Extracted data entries
---------------
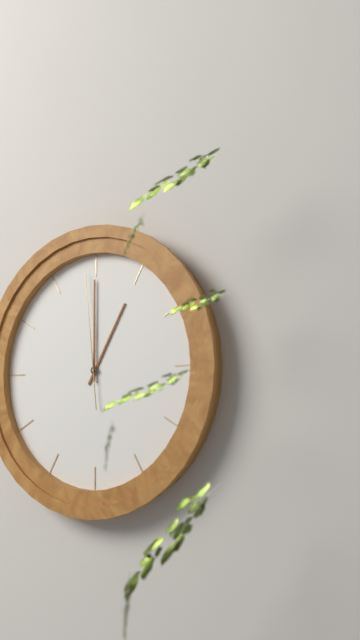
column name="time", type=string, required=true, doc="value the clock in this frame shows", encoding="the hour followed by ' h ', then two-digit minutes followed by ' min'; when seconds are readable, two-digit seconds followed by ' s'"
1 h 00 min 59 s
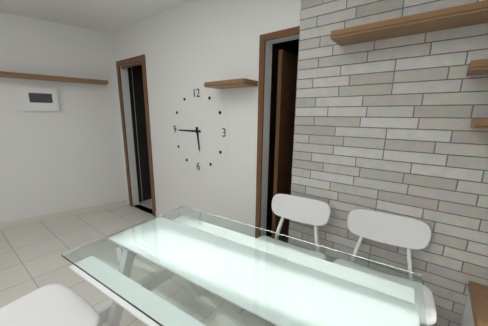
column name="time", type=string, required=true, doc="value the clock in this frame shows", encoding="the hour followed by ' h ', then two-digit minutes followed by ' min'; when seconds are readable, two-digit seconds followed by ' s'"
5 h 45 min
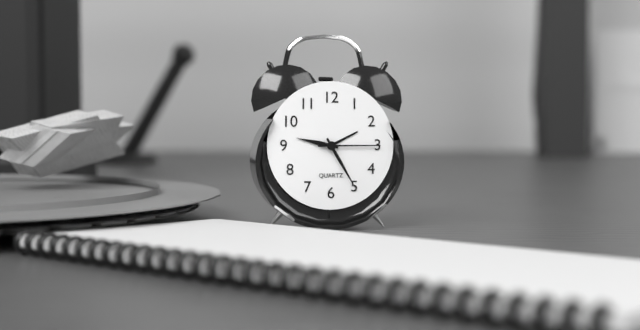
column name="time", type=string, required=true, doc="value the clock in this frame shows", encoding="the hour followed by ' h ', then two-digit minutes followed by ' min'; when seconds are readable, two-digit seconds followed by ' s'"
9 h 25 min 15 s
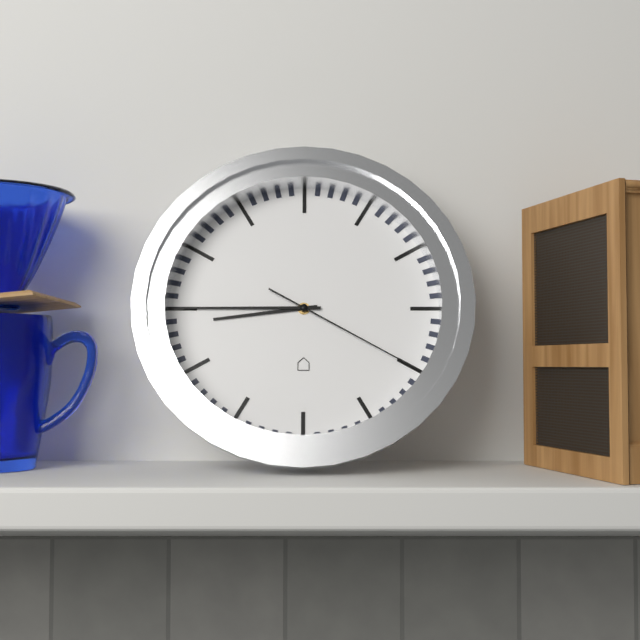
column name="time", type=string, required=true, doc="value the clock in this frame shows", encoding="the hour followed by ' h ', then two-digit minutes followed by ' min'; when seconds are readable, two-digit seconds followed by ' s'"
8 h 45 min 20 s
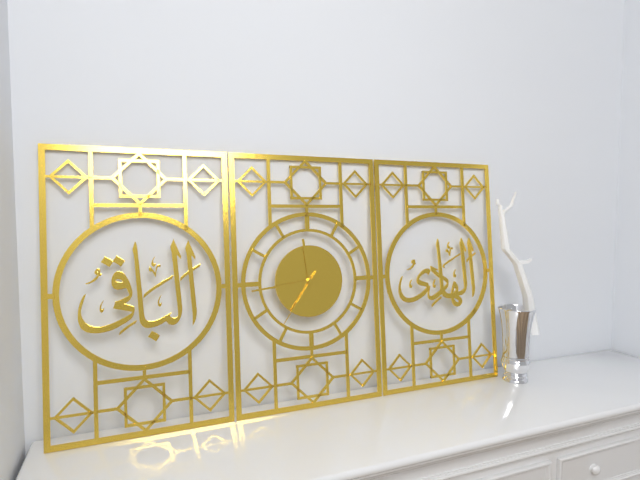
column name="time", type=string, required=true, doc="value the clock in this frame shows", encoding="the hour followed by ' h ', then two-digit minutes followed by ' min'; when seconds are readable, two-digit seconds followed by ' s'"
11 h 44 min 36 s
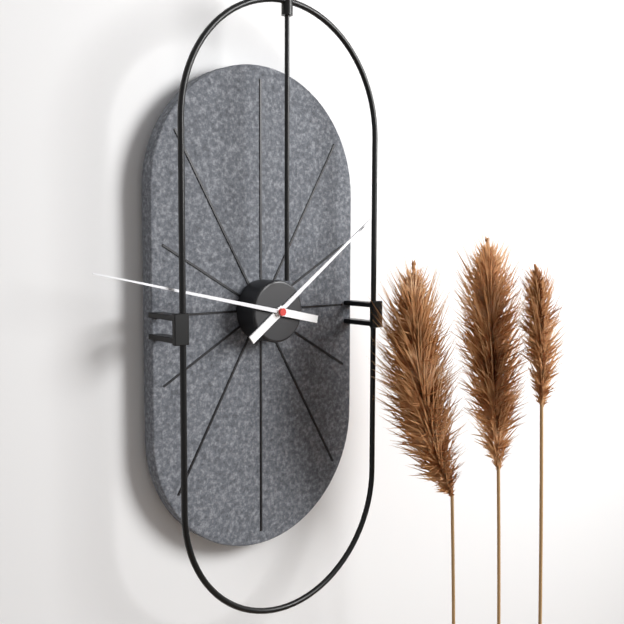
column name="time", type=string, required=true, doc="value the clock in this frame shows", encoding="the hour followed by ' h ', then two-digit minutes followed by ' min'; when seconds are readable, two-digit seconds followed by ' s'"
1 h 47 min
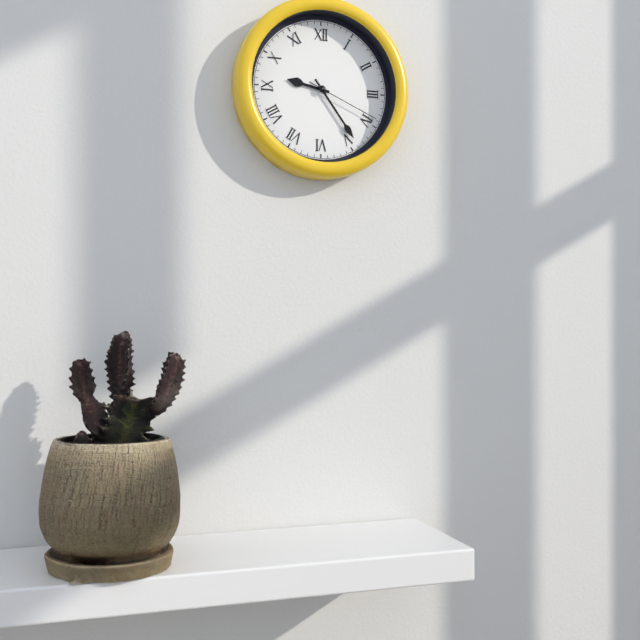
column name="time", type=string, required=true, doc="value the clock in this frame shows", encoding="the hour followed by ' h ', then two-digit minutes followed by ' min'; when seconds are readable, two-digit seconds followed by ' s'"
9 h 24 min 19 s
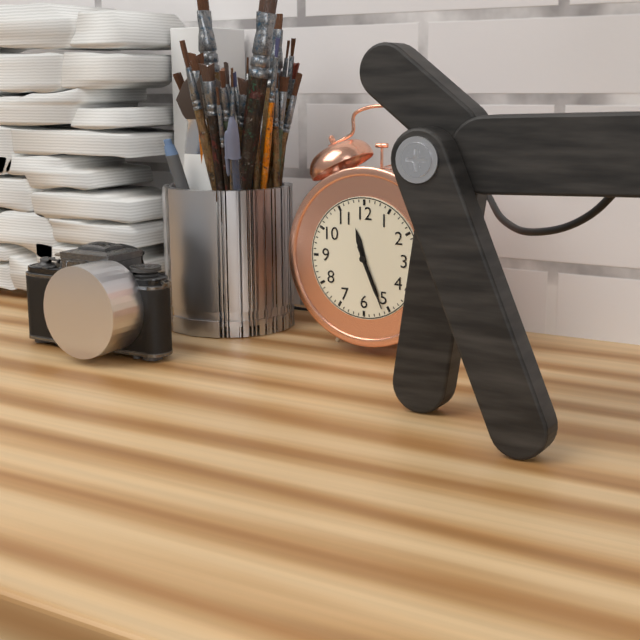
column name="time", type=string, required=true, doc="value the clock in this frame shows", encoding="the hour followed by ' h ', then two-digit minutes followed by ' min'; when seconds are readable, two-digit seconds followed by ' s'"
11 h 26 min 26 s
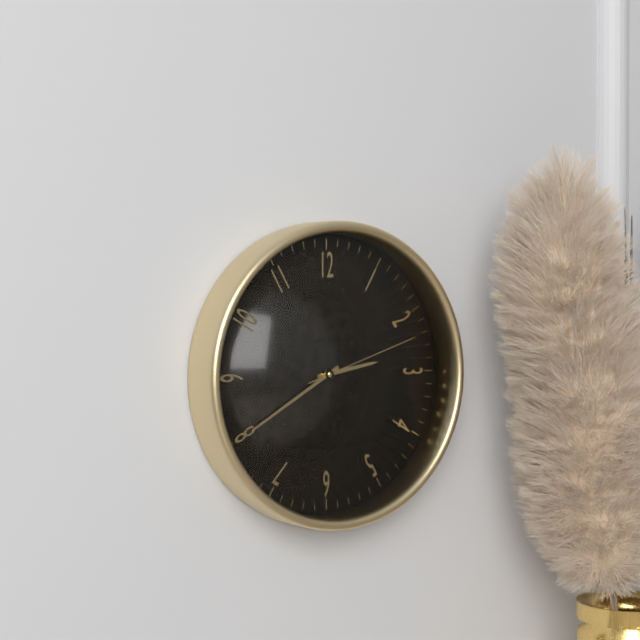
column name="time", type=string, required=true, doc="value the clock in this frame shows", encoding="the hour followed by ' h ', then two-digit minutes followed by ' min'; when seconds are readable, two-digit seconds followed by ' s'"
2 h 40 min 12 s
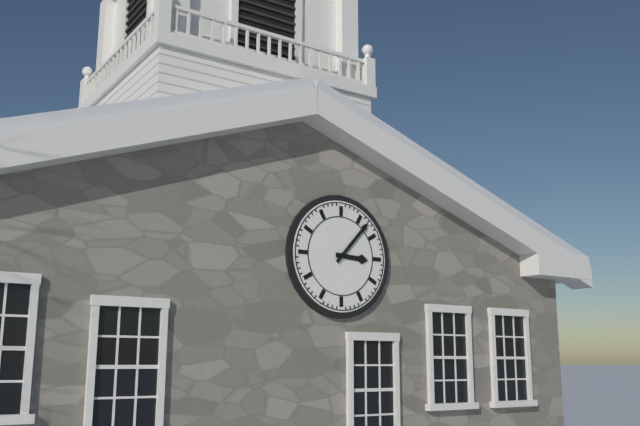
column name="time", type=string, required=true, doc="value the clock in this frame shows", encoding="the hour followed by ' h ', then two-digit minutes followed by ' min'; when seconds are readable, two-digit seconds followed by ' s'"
---------------
## TASK BRIEF
Copy the listing above with every "frame" changed to "image" and nothing else altered. Leave the pictures out.

## THE RESPONSE
column name="time", type=string, required=true, doc="value the clock in this image shows", encoding="the hour followed by ' h ', then two-digit minutes followed by ' min'; when seconds are readable, two-digit seconds followed by ' s'"
1 h 00 min 59 s
column name="time", type=string, required=true, doc="value the clock in this image shows", encoding="the hour followed by ' h ', then two-digit minutes followed by ' min'; when seconds are readable, two-digit seconds followed by ' s'"
5 h 45 min
column name="time", type=string, required=true, doc="value the clock in this image shows", encoding="the hour followed by ' h ', then two-digit minutes followed by ' min'; when seconds are readable, two-digit seconds followed by ' s'"
9 h 25 min 15 s
column name="time", type=string, required=true, doc="value the clock in this image shows", encoding="the hour followed by ' h ', then two-digit minutes followed by ' min'; when seconds are readable, two-digit seconds followed by ' s'"
8 h 45 min 20 s
column name="time", type=string, required=true, doc="value the clock in this image shows", encoding="the hour followed by ' h ', then two-digit minutes followed by ' min'; when seconds are readable, two-digit seconds followed by ' s'"
11 h 44 min 36 s
column name="time", type=string, required=true, doc="value the clock in this image shows", encoding="the hour followed by ' h ', then two-digit minutes followed by ' min'; when seconds are readable, two-digit seconds followed by ' s'"
1 h 47 min
column name="time", type=string, required=true, doc="value the clock in this image shows", encoding="the hour followed by ' h ', then two-digit minutes followed by ' min'; when seconds are readable, two-digit seconds followed by ' s'"
9 h 24 min 19 s
column name="time", type=string, required=true, doc="value the clock in this image shows", encoding="the hour followed by ' h ', then two-digit minutes followed by ' min'; when seconds are readable, two-digit seconds followed by ' s'"
11 h 26 min 26 s
column name="time", type=string, required=true, doc="value the clock in this image shows", encoding="the hour followed by ' h ', then two-digit minutes followed by ' min'; when seconds are readable, two-digit seconds followed by ' s'"
2 h 40 min 12 s
column name="time", type=string, required=true, doc="value the clock in this image shows", encoding="the hour followed by ' h ', then two-digit minutes followed by ' min'; when seconds are readable, two-digit seconds followed by ' s'"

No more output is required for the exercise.